Activity: Using the material below, print a verbatim copy of every line from the one containing "focal_35mm: 70" through the one containing "exposure_s: 1/1493", inclusive, and omit the pictures.

The input:
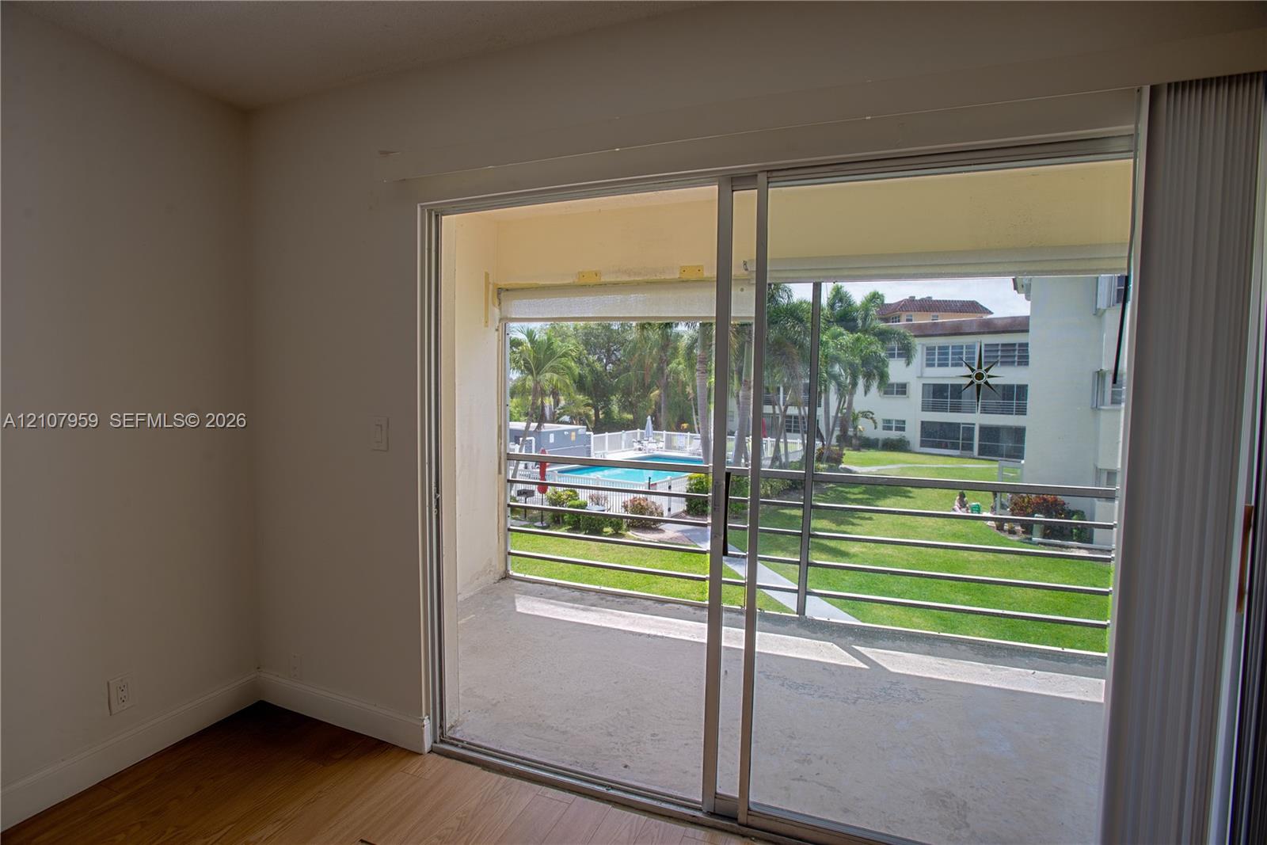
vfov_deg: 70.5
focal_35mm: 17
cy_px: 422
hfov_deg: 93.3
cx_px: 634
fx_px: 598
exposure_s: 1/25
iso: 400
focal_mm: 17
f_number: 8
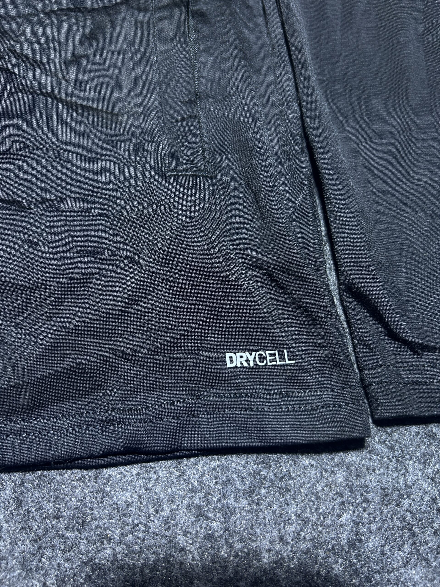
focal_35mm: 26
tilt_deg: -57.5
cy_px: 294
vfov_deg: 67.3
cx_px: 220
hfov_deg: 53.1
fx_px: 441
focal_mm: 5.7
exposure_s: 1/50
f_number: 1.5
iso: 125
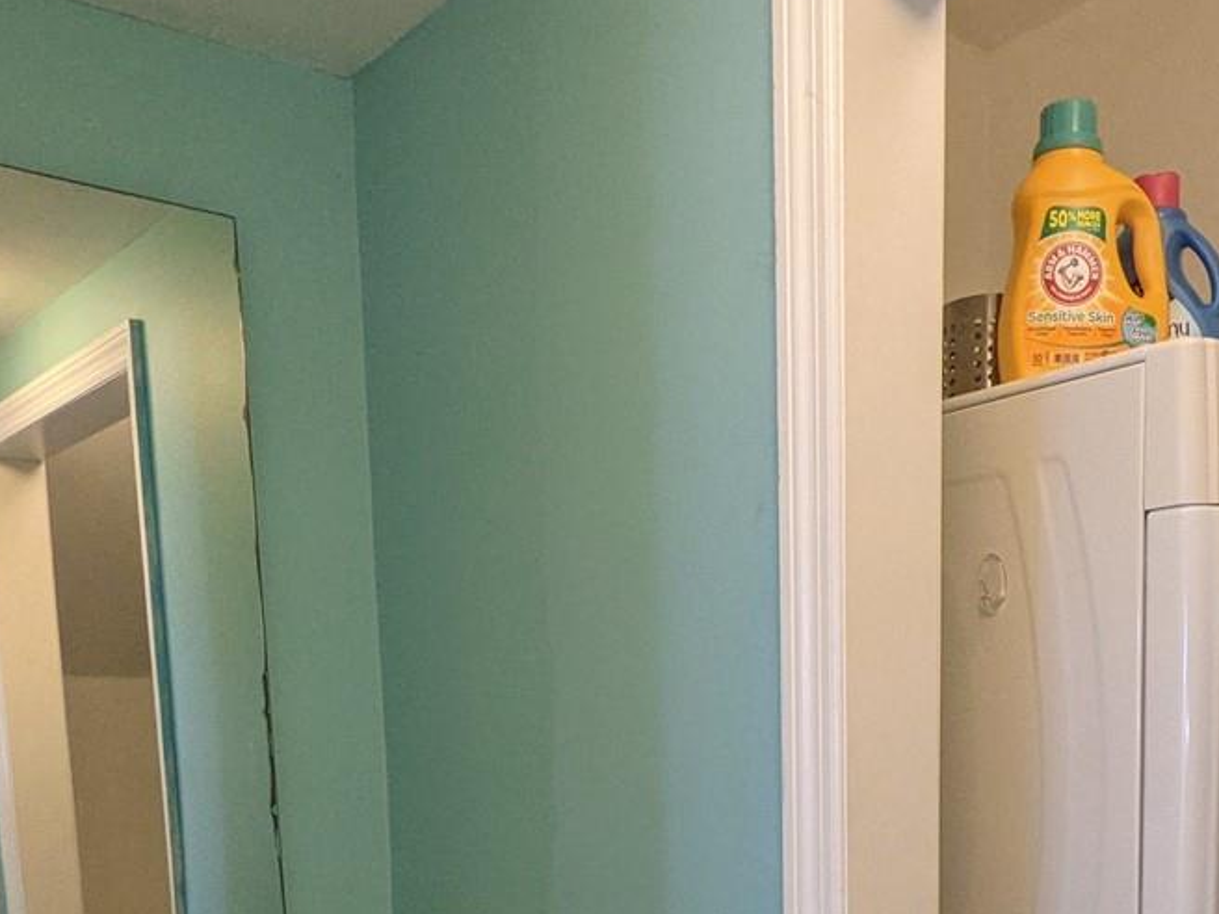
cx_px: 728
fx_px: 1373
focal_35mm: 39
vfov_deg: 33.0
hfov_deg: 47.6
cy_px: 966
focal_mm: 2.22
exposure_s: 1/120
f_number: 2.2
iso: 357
* * *
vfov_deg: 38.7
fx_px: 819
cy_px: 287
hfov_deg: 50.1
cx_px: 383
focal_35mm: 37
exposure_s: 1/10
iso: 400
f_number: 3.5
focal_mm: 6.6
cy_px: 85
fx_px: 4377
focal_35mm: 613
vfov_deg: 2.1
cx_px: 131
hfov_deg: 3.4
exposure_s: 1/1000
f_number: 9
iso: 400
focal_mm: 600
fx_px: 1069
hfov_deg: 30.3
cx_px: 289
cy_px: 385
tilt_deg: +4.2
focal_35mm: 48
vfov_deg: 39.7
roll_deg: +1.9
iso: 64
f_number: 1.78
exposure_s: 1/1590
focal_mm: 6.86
* * *
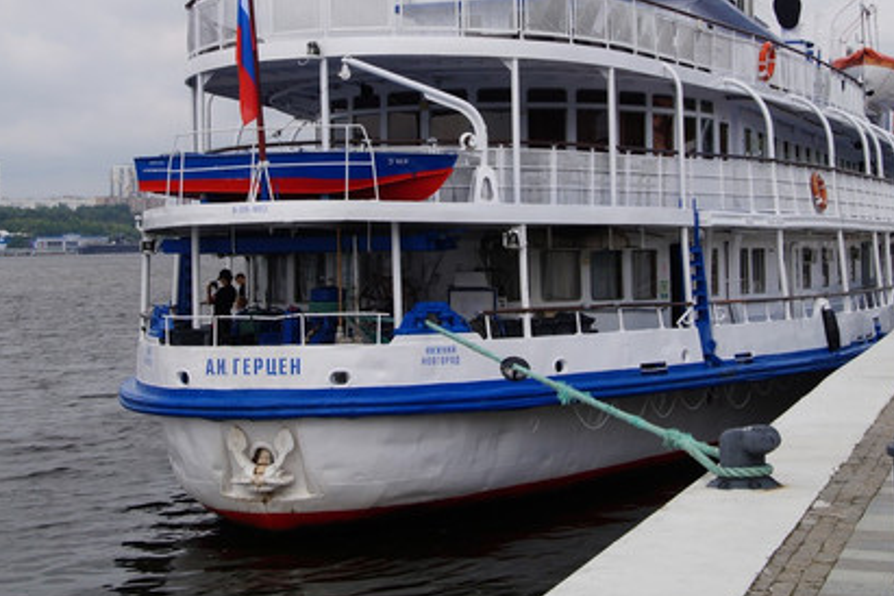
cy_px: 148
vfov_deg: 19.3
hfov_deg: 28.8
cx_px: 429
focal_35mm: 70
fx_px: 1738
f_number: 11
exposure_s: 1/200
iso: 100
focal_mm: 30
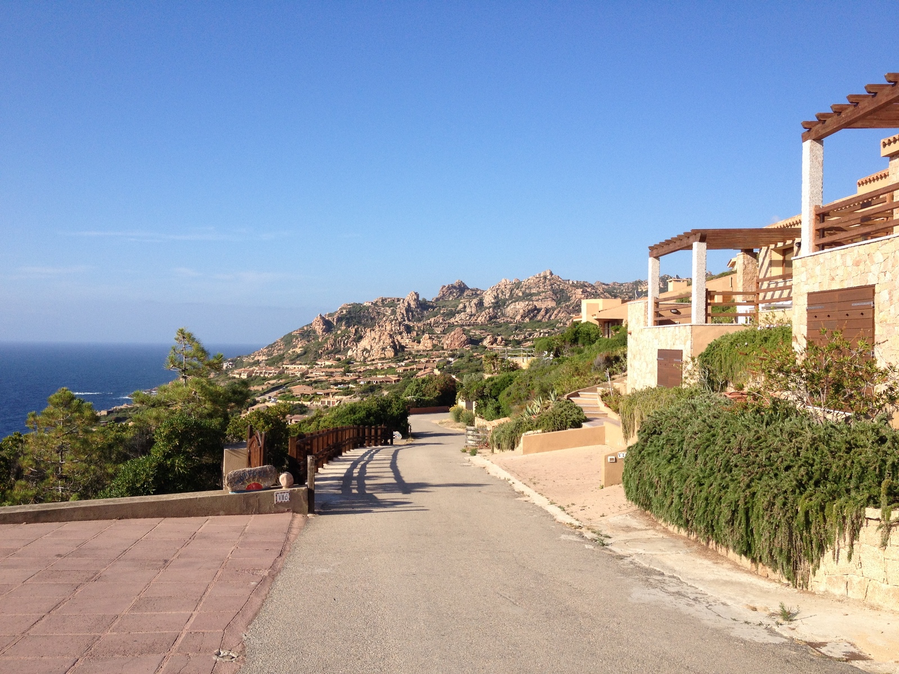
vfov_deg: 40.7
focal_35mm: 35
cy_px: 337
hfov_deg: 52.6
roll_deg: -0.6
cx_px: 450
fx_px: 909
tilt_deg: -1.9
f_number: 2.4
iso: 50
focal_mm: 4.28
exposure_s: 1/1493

Solution:
focal_35mm: 70
fx_px: 1738
f_number: 11
exposure_s: 1/200
iso: 100
focal_mm: 30
vfov_deg: 40.7
focal_35mm: 35
cy_px: 337
hfov_deg: 52.6
roll_deg: -0.6
cx_px: 450
fx_px: 909
tilt_deg: -1.9
f_number: 2.4
iso: 50
focal_mm: 4.28
exposure_s: 1/1493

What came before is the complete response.